ASSIGNMENT: Which lines of the data contain the string "buttons"? Show each of them.

=== TASK DATA ===

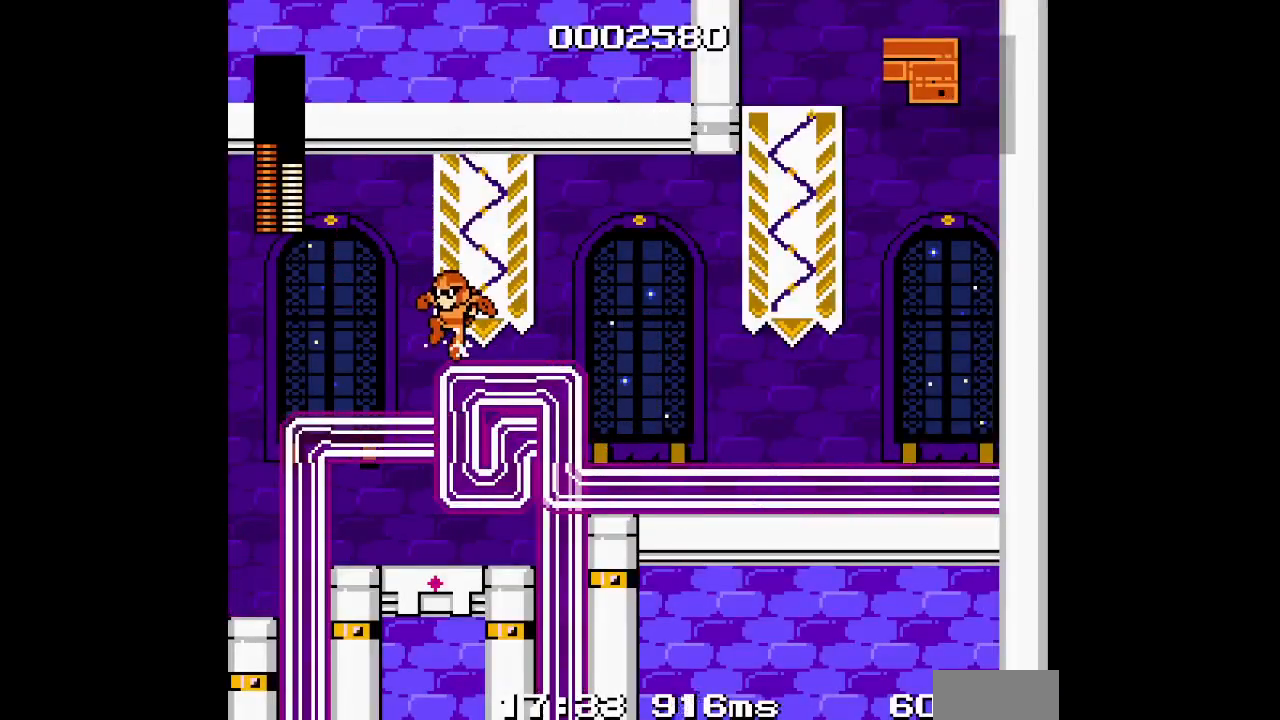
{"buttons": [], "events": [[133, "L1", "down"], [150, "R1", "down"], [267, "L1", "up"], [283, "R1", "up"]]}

===
=== TASK DATA ===

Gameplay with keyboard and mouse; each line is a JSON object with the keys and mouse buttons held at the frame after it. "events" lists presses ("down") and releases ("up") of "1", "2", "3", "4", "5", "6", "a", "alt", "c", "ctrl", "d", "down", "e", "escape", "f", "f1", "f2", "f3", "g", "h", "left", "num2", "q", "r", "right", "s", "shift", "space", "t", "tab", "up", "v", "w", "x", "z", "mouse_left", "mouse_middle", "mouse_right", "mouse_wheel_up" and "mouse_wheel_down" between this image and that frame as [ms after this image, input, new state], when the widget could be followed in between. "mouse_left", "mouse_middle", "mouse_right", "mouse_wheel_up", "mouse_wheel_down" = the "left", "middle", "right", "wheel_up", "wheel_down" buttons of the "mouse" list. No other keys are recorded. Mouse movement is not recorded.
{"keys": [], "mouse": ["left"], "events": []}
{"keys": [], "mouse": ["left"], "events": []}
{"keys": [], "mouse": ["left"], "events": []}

===
=== TASK DATA ===

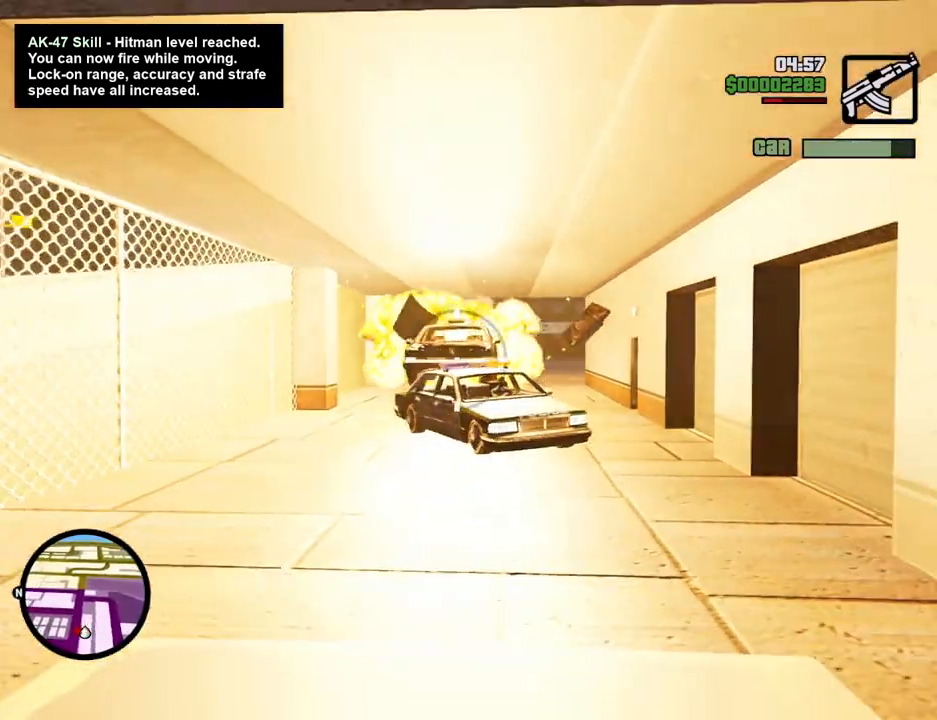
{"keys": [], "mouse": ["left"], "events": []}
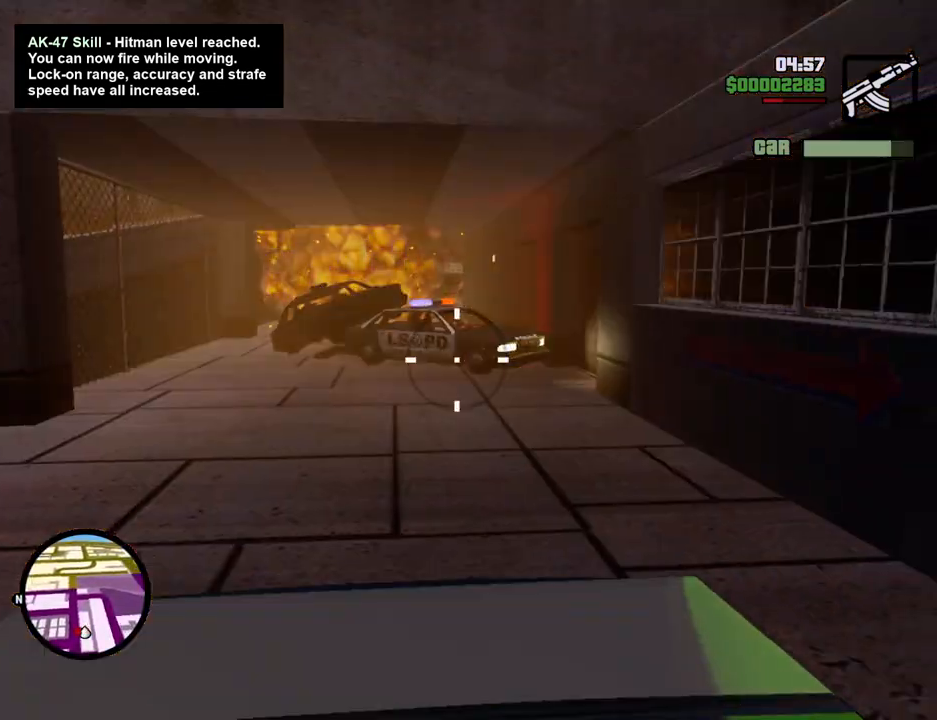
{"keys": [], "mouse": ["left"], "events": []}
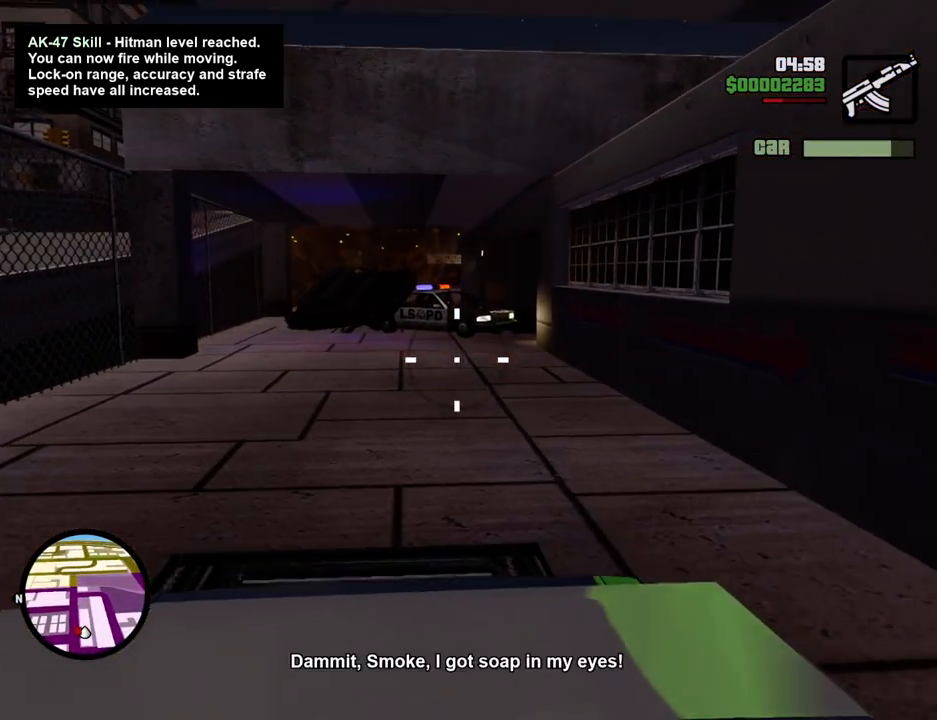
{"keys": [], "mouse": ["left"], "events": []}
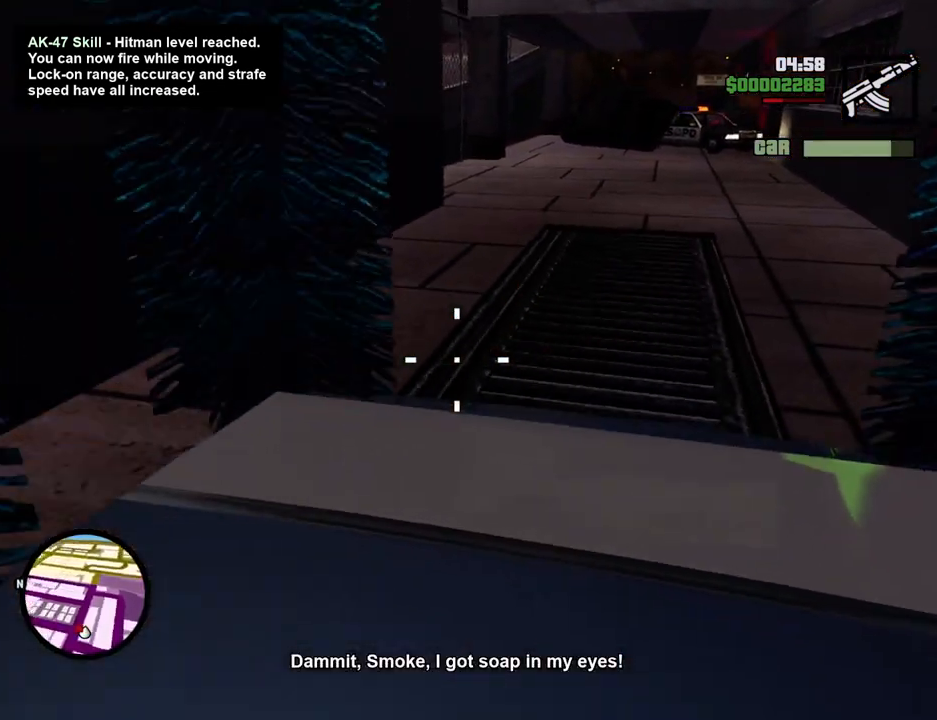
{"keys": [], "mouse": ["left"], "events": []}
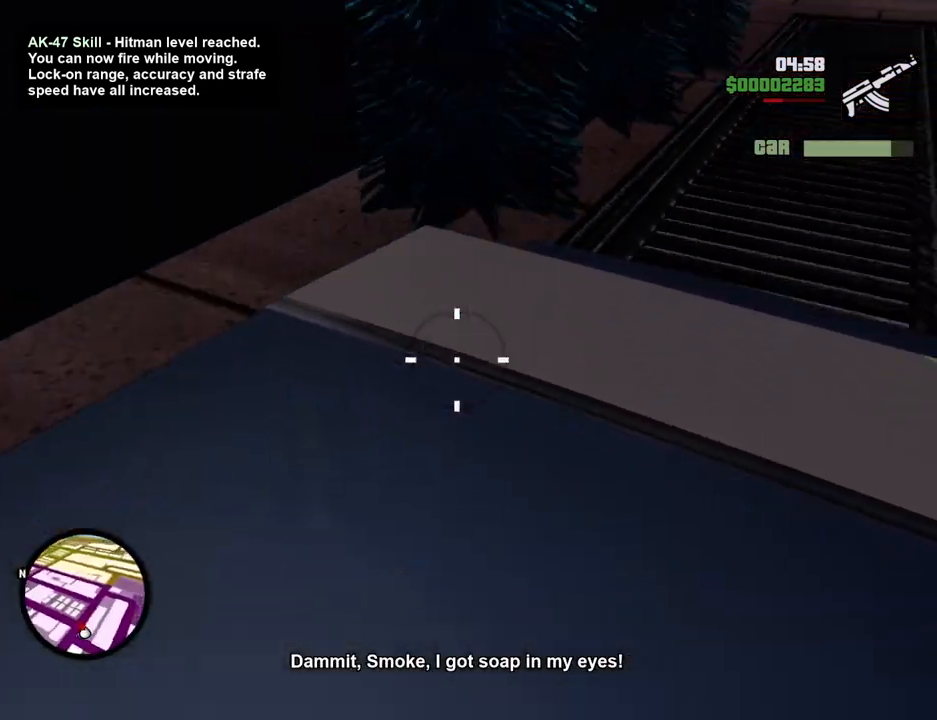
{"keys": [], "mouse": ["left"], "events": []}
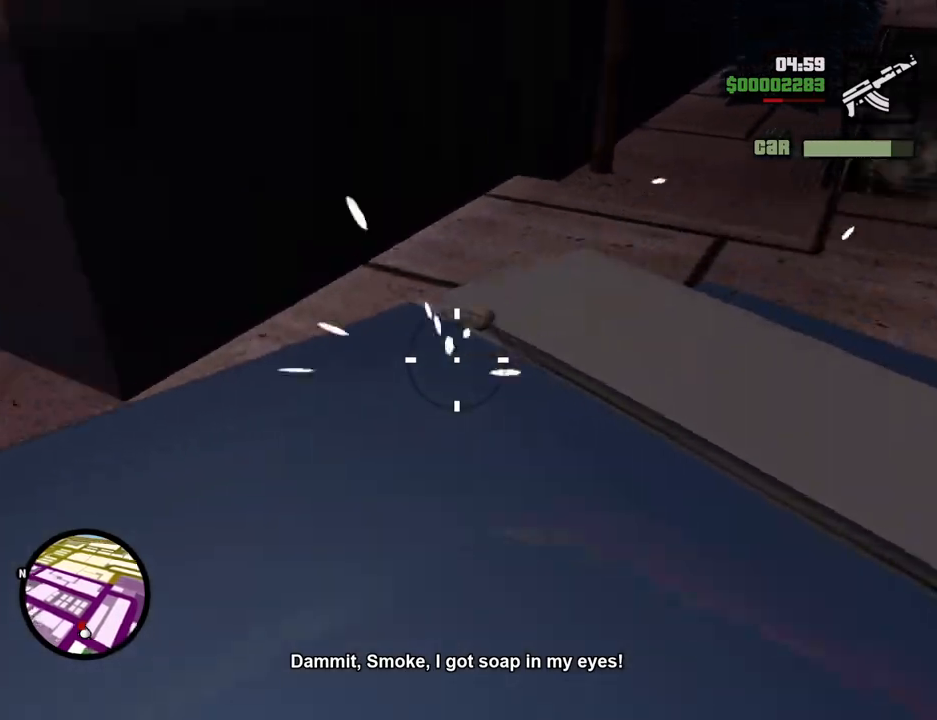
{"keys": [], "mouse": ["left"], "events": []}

===

EXERCISE SOLUTION:
{"buttons": [], "events": [[133, "L1", "down"], [150, "R1", "down"], [267, "L1", "up"], [283, "R1", "up"]]}
Gameplay with keyboard and mouse; each line is a JSON object with the keys and mouse buttons held at the frame after it. "events" lists presses ("down") and releases ("up") of "1", "2", "3", "4", "5", "6", "a", "alt", "c", "ctrl", "d", "down", "e", "escape", "f", "f1", "f2", "f3", "g", "h", "left", "num2", "q", "r", "right", "s", "shift", "space", "t", "tab", "up", "v", "w", "x", "z", "mouse_left", "mouse_middle", "mouse_right", "mouse_wheel_up" and "mouse_wheel_down" between this image and that frame as [ms after this image, input, new state], when the widget could be followed in between. "mouse_left", "mouse_middle", "mouse_right", "mouse_wheel_up", "mouse_wheel_down" = the "left", "middle", "right", "wheel_up", "wheel_down" buttons of the "mouse" list. No other keys are recorded. Mouse movement is not recorded.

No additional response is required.